For a quick test I recommend building the quick one in step 26? Or perhaps adding a driver like in the attached image. For those simple leviators (2 emitters) I desoldered the two from a HC-SR04 (heatgun works quite well), I did not "feel" any difference between the emitter or the receiver. HC-SR04 were available for 1$.


Reply 3 months ago

Apologize for the language, you can pass the PDF through translate.


Reply 3 months ago

OK, thanks. I'll try it out. Maybe I'll build one with only transmitters and one with only receivers. I'll let you know if I discover anything interesting.
(Don't worry about the language -- your English is better than my Spanish!)


Reply 3 months ago

I was thinking about the polarity problem you found with the transducers. I wonder if the receivers are wired with opposite polarity to the transmitters.


5 months ago

pls share the arduino code.


Reply 5 months ago

I just ordered and assembed the kit. I am not getting output at driver seems arduino is not programmed


Question 6 months ago

Hell there,

On step #7, are the Positive Legs to be facing towards the middle?



Answer 6 months ago

Yep. But you can also put all the negative legs pointing towards the middle, the important thing is to have all emitters with the same polarity.


Question 7 months ago

I also poster in the Tractor beam project but I dont know if I can still ask questions there.
I made the tractor beam device but it keeps bumping the polystyrene particle out of the bowl.
I think I have the correct driving signals and dont understand what is wrong.
Thank you for your help.
Jean and Philippe


Question 7 months ago

Hi there, we've completed the experiment successfully, and we have some questions to ask. We want to change the frequency of the buzzer to find out the relationship between the frequency and the floating force. How can we change the buzzer's frequency in the Arduino code?

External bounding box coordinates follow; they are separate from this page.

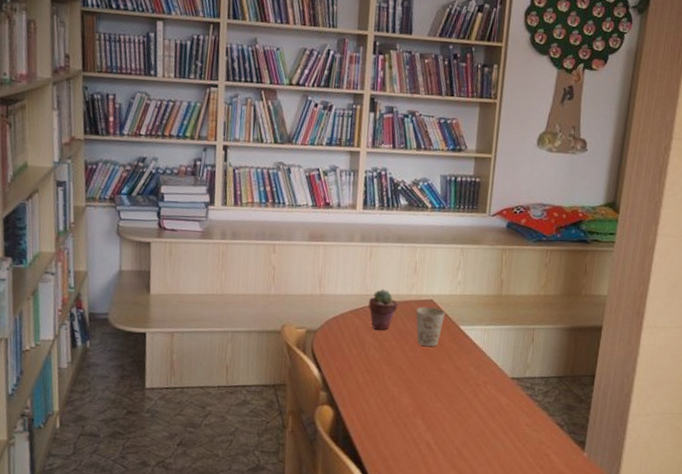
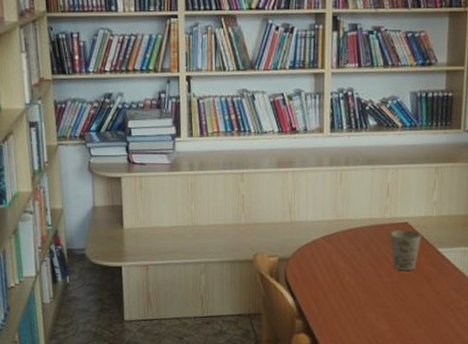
potted succulent: present [368,289,398,330] -> none [340,213,372,256]

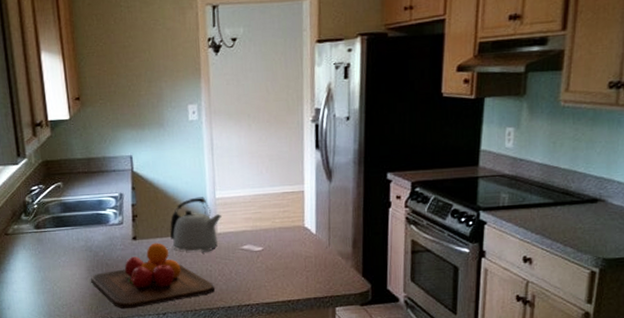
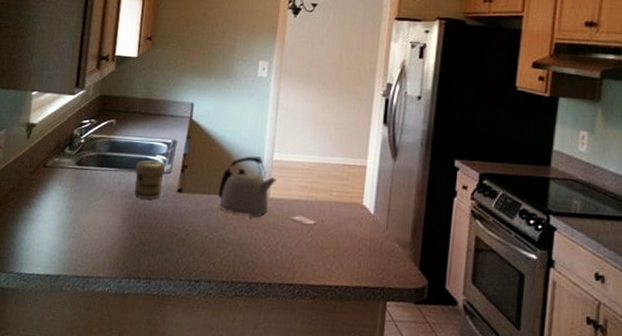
jar: none [89,214,118,250] -> present [134,160,166,200]
chopping board: present [91,242,215,309] -> none [124,199,257,270]

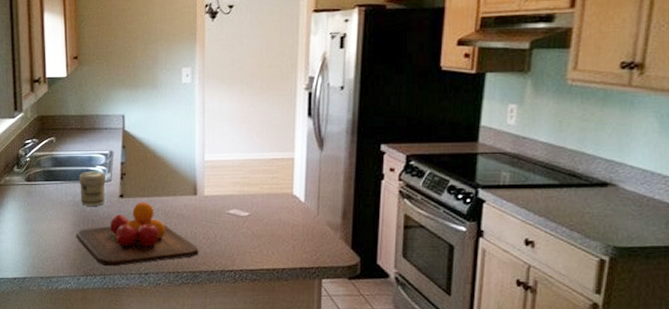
chopping board: none [124,199,257,270] -> present [76,202,198,267]
kettle: present [218,156,276,218] -> none [156,159,209,214]

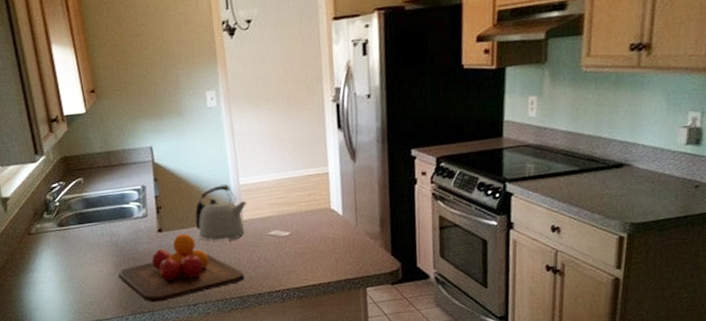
jar: present [78,171,106,206] -> none [113,207,144,245]
kettle: none [156,159,209,214] -> present [194,184,247,241]

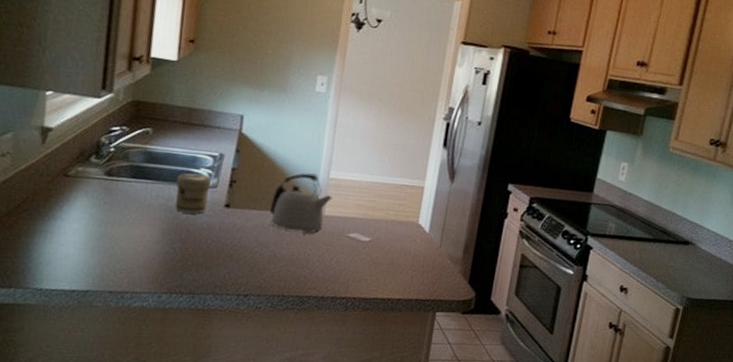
jar: none [113,207,144,245] -> present [175,173,212,214]
chopping board: present [118,233,244,303] -> none [163,214,310,285]

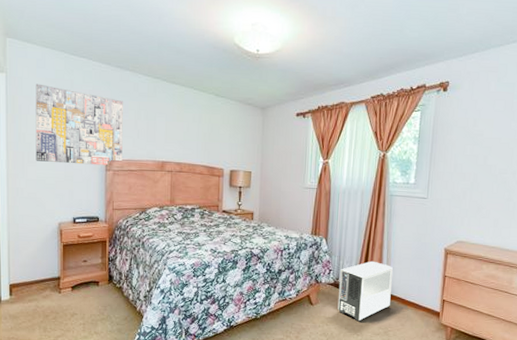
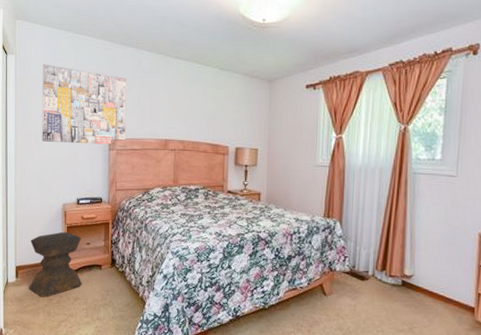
stool: none [23,250,79,314] -> present [28,231,82,298]
air purifier: present [337,261,393,322] -> none [354,247,417,316]

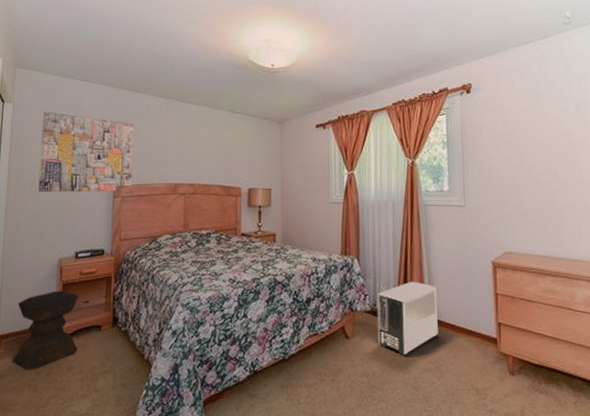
air purifier: none [354,247,417,316] -> present [377,281,438,356]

Thanks


7 months ago

Any idea on how to achieve this?

Thank you


Question 8 months ago

hi there,
we tried to build this product and actually it's almost set except for some testing processes.
but we have a problem of step 17, "test the driver.".
i think we followed everything in the right order, but we can't detect output of that 40kHz square wave of twice from driver board.
from what i understand, step 17, "testing the driver" is not related to the 3d printing composed of transducers.
i think it's related to the arduino nano,the drive board,DC power,switch and how to connect of them.
i attached some pictures of our levitator. please take a look at it and give me some advices.


Question 8 months ago

Hello there,
I have completed the project and it was wonderful in working. However, suddenly my L298N is not providing the input voltage of 5V to Arduino nano instead of that, it is providing half the voltage to the Arduino? May I know the reason, sir? Thank you.